Buy-to-let sales have dropped by a third (-£1.3bn) from February’s high as new stamp duty rates take their toll on the market.
Northern Ireland was the only region to report mortgage sales growth in April (+2.7%), with overall sales falling in all other regional areas, Equifax Touchstone has suggested.
The North West saw the steepest decline at -7.7%, with Scotland following closely behind at -7.0%.
Buy-to-let mortgage sales dropped by 9.5% (-£276.3m) on March levels and residential mortgage sales were down by 2.8% (-£367.5m).
Buy-to-let sales have dropped by a third (-£1.3bn) from February’s high as new stamp duty rates take their toll on the market.

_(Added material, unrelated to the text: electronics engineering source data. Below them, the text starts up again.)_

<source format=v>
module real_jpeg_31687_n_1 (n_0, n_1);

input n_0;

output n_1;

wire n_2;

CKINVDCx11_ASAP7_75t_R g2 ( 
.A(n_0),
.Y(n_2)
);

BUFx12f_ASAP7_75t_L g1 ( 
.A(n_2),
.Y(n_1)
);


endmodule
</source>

The data from Equifax Touchstone, which covers 92% of the intermediated lending market, shows that the average value of a residential mortgage in April was £191,828, up from £181,131 the previous year, and £159,185 for buy-to-let up from £155,195 in 2015.
Iain Hill, relationship manager at Equifax Touchstone, said: “The slump in buy-to-let mortgage sales comes as no surprise given the recent changes in stamp duty, but it will be interesting to see how providers respond.

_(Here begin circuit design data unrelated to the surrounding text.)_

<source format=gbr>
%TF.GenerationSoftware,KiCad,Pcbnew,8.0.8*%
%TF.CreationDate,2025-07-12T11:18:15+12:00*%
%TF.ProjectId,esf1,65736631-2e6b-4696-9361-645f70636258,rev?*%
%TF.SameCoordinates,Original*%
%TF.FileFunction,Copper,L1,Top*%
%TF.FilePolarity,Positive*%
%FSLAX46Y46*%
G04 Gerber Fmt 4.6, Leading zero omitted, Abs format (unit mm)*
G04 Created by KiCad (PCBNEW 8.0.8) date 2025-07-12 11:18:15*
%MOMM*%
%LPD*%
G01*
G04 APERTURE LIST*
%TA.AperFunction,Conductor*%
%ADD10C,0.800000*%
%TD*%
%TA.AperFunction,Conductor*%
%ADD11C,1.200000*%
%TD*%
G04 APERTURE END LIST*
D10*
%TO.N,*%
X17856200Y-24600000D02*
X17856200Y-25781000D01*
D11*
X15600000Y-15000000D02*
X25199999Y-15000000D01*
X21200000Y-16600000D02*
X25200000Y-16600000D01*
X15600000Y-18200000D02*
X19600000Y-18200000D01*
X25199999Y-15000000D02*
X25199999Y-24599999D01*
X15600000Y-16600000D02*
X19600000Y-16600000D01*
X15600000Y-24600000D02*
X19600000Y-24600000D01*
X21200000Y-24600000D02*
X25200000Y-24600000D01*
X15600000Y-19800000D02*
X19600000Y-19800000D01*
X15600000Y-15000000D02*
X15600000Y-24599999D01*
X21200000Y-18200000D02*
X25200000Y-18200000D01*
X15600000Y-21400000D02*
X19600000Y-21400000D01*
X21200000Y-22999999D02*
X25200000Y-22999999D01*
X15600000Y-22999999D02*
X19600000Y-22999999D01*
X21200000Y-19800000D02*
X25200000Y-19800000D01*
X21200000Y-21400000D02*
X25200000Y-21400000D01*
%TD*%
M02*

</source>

“The Financial Conduct Authority this week highlighted the need for further improvements in mortgage competition, and the importance of catering for older consumers.
“We’ve already seen a number of interesting products come to market in recent months, including 100% loan-to-value mortgages and intergenerational offerings.
“We expect this drive in innovation to continue with more launches ahead.”